### STUDY MATERIAL
+++

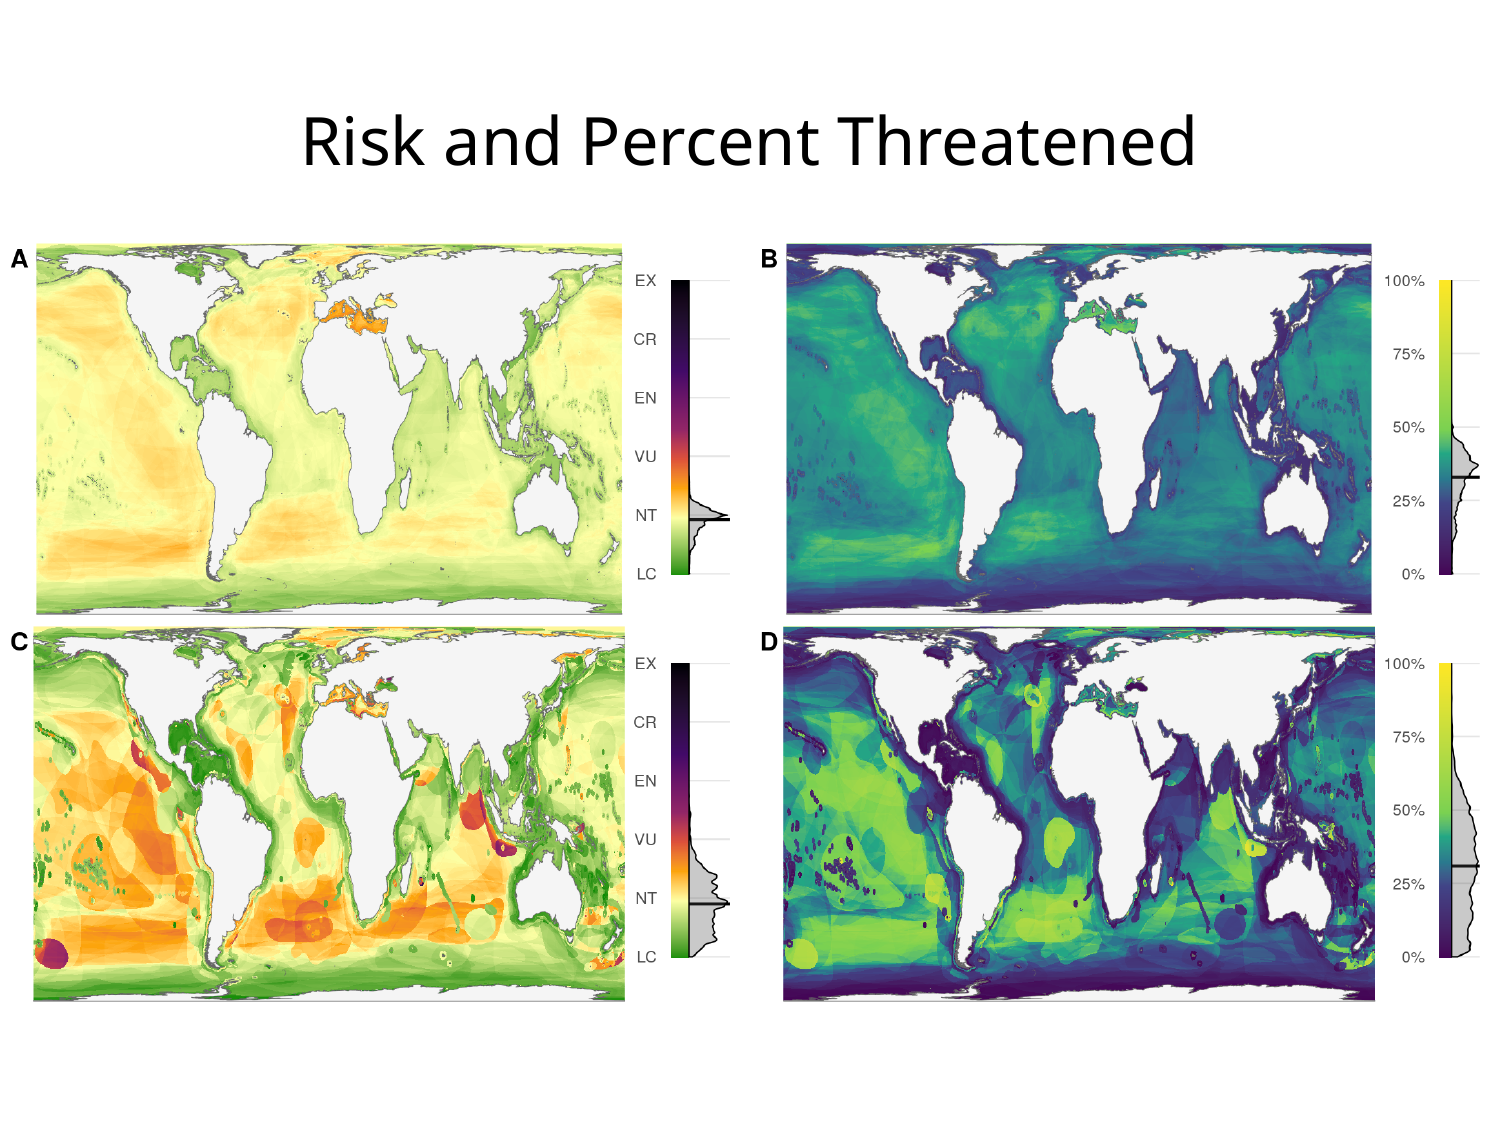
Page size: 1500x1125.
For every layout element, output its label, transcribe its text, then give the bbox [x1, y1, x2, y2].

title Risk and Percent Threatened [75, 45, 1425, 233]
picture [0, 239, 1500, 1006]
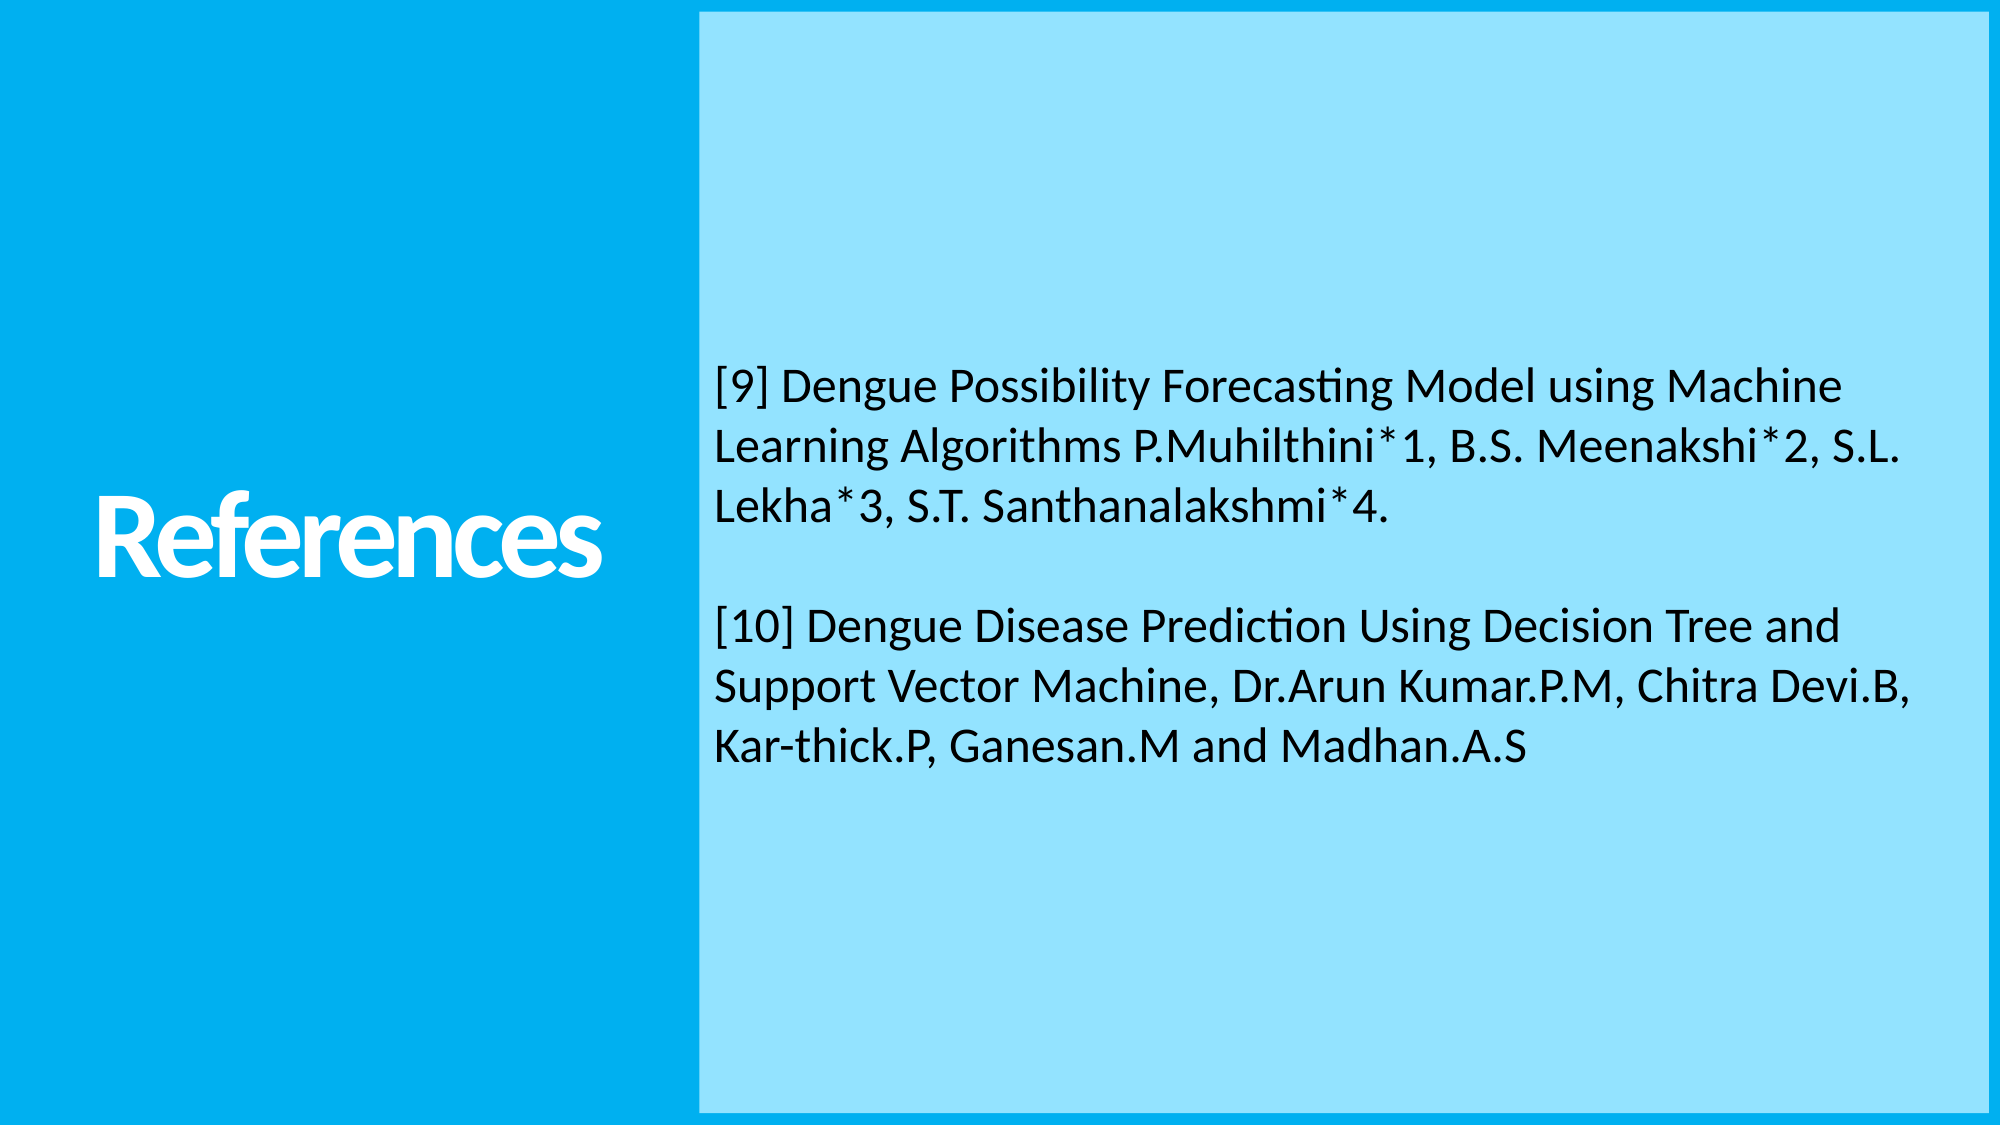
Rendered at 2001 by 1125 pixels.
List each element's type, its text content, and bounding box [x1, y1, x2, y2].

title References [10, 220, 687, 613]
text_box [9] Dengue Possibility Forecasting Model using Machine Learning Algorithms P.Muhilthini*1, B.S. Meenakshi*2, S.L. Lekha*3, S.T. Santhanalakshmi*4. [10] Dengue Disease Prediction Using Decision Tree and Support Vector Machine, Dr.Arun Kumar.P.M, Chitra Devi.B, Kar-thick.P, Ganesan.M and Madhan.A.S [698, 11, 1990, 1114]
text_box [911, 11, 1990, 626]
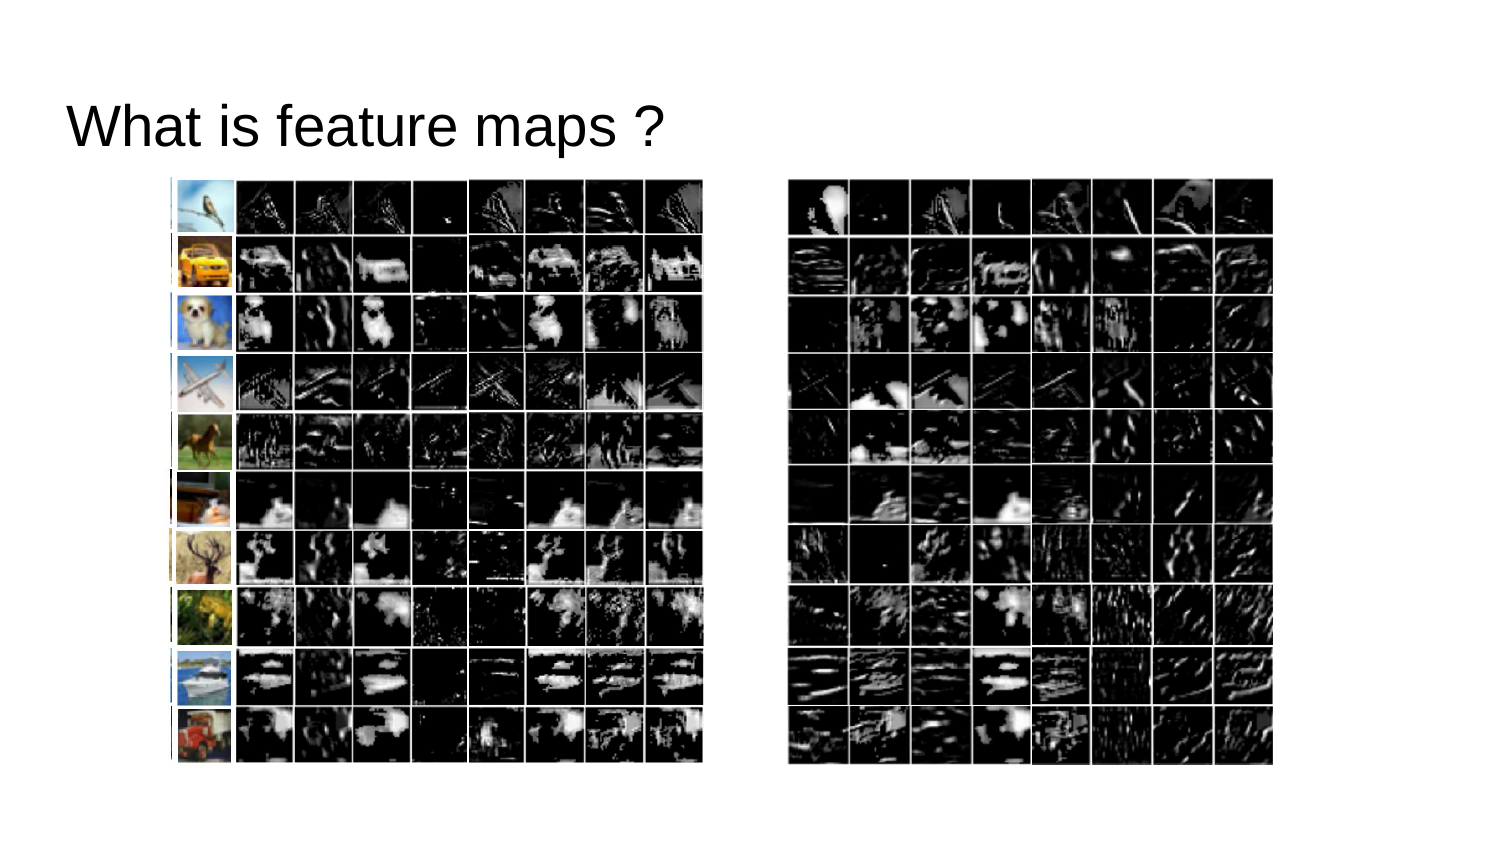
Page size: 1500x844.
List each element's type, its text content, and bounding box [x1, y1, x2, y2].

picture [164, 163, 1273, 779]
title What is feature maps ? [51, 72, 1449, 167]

+++

### ASSIGNMENT
Exactly as written, return each line above and leave the pictures behind.

### OUTPUT FOR THIS EXERCISE
Page size: 1500x1125.
For every layout element, output its label, transcribe its text, then give the bbox [x1, y1, x2, y2].

title Risk and Percent Threatened [75, 45, 1425, 233]
picture [0, 239, 1500, 1006]
Rendered at 2001 by 1125 pixels.
List each element's type, its text content, and bounding box [x1, y1, x2, y2].

title References [10, 220, 687, 613]
text_box [9] Dengue Possibility Forecasting Model using Machine Learning Algorithms P.Muhilthini*1, B.S. Meenakshi*2, S.L. Lekha*3, S.T. Santhanalakshmi*4. [10] Dengue Disease Prediction Using Decision Tree and Support Vector Machine, Dr.Arun Kumar.P.M, Chitra Devi.B, Kar-thick.P, Ganesan.M and Madhan.A.S [698, 11, 1990, 1114]
text_box [911, 11, 1990, 626]
Page size: 1500x844.
List each element's type, its text content, and bounding box [x1, y1, x2, y2].

picture [164, 163, 1273, 779]
title What is feature maps ? [51, 72, 1449, 167]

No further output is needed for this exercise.